I remember back when I was getting my certificate to be a professional fitness coach. Just for fun we had to pick one exercise from a popular fitness magazine and implement it in our training. My friend and I picked an exercise for the biceps, where we had to do over 20 sets with a total of 200 repetitions. An inhumane high intensity. This exercise was recommended from a popular bodybuilder to get the best muscle growth for the biceps. We spent over 30 minutes doing that exhausting exercise. Our biceps were burning. I could barely move my arms for a week.

Monkey see, monkey do

If you’re ever planning to climb up Mount Everest, you would need to have a coach. In the months prior to your climb, you would scan the Internet for competent trainers. In a coach you would look out for:

  1. Ability to communicate and coach
  2. Matchability (Gut feeling)
  3. Prior experience (Preferably of climbing Mt. Everest)

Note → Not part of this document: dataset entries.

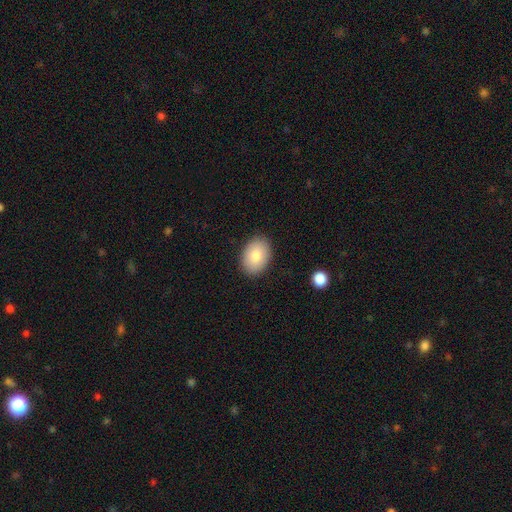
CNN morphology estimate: This is clearly a smooth galaxy (84%). How rounded: clearly in between (82%). Merging: clearly none (88%).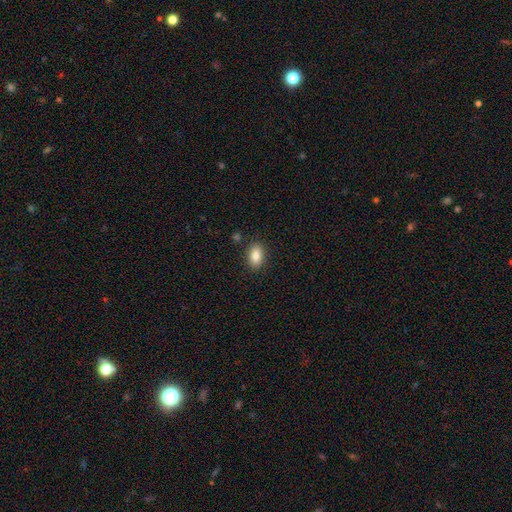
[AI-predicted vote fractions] Smooth or featured? smooth (85%)
How rounded? in between (89%)
Merging? none (87%)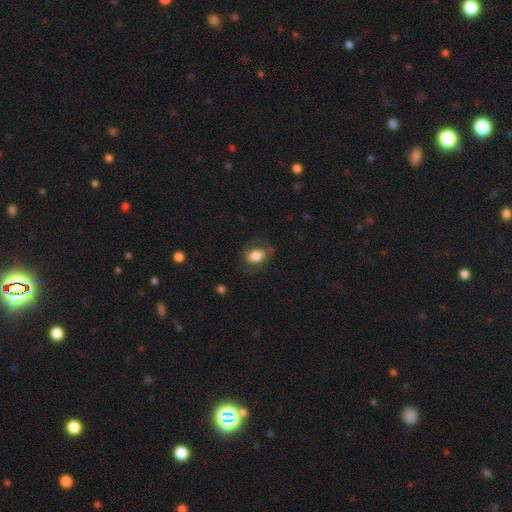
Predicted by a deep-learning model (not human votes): Smooth or featured? Predicted: smooth (p=0.77). How rounded? Predicted: in between (p=0.71). Merging? Predicted: none (p=0.67).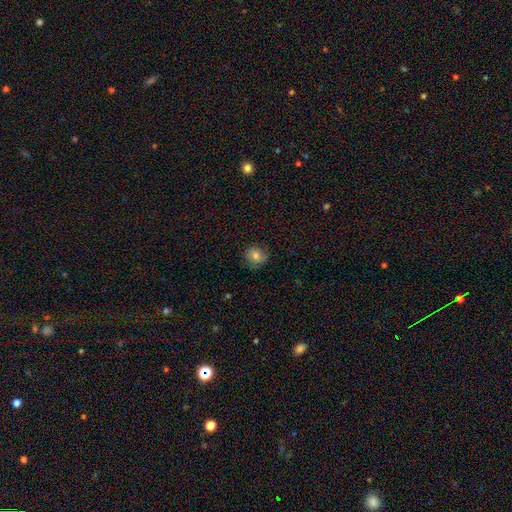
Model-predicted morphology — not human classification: This is likely a smooth galaxy (75%). How rounded: clearly round (82%). Merging: likely none (77%).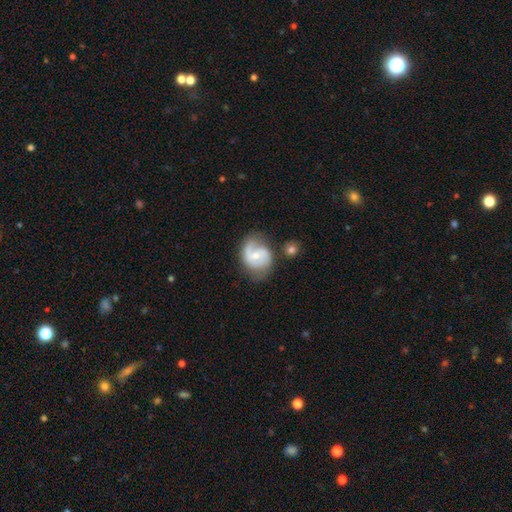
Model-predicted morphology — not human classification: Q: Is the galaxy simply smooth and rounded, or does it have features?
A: featured or disk — 74%.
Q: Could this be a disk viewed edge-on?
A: no — 98%.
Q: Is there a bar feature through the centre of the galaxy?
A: weak — 46%.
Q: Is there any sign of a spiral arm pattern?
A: yes — 92%.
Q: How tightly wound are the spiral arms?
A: medium — 48%.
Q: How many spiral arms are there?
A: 2 — 75%.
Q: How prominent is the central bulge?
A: moderate — 47%, tied with small.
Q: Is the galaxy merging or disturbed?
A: none — 60%.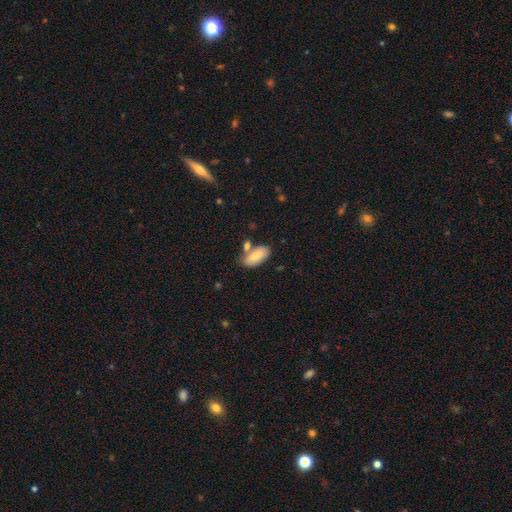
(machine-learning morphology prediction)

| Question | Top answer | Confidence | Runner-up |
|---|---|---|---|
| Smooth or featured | smooth | 79% | featured or disk (15%) |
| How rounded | in between | 90% | cigar-shaped (7%) |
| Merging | none | 64% | merger (19%) |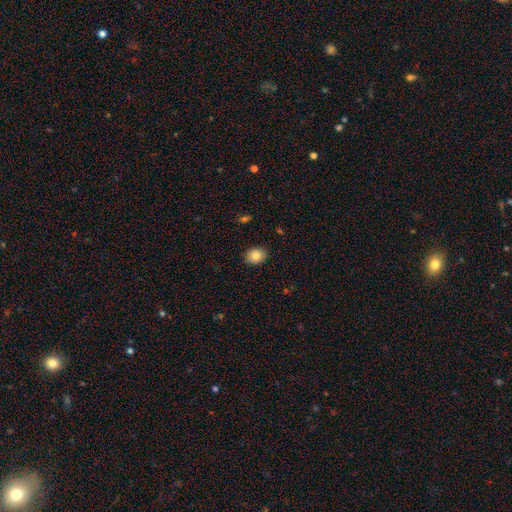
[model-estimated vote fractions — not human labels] A smooth galaxy with no disk features (85%) that is in between round and cigar-shaped (51%). Merging: none (89%).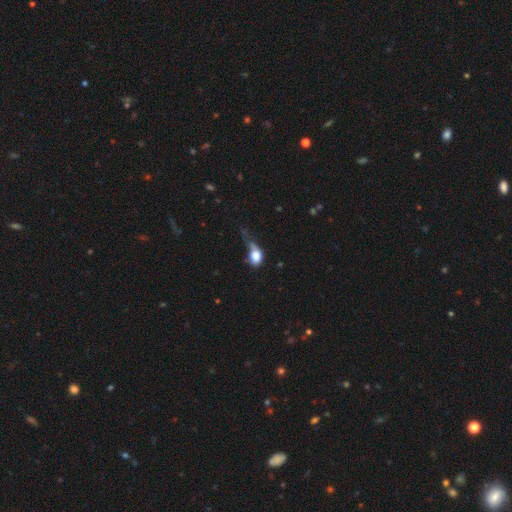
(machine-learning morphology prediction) A smooth galaxy with no disk features (74%) that is in between round and cigar-shaped (60%). Merging: major disturbance (43%).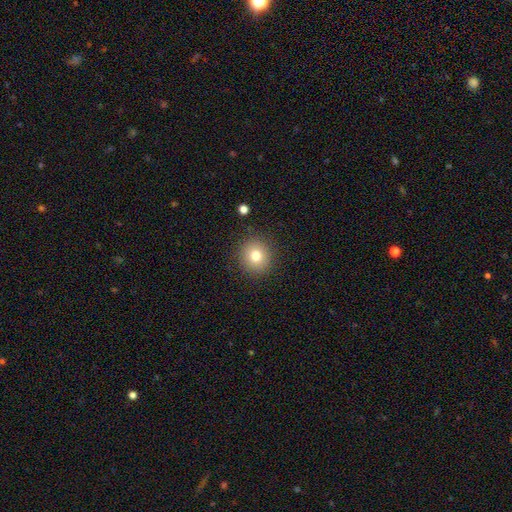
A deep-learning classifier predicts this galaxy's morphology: Smooth or featured?
  - smooth: 77% *
  - star or artifact: 12%
  - featured or disk: 10%
How rounded?
  - round: 87% *
  - in between: 12%
  - cigar-shaped: 1%
Merging?
  - none: 88% *
  - minor disturbance: 8%
  - major disturbance: 3%
  - merger: 1%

We as humans like to get information from people that are walking the walk and leading by example. The origins of the ‘Train like a bodybuilder to look like one’ -myth are easy to find. As a beginner you go into a gym and instinctively ask the biggest person in there, how he’s able to build muscle. This is a big mistake.

The biggest person will give you, most likely, an unfortunate and only partially honest answer. The meathead will tell you his exact workout schedule. But the big elephants in the room will not be addressed: Experience, Knowledge Gap and most likely: Steroids.

Imagine you’re finding the ideal coach for your Mt. Everest climbing adventure. Yet the coach seemingly needs an extreme short recovery time and gets great results, with workouts containing an inhumane high intensity. You as a hobby climber might try to follow his advice, but the chances are high that the ridiculously high intensity schedule will catapult you into the hospital.

The Mt. Everest coach didn’t exactly lie to you, yet your baselines are simply on completely different levels.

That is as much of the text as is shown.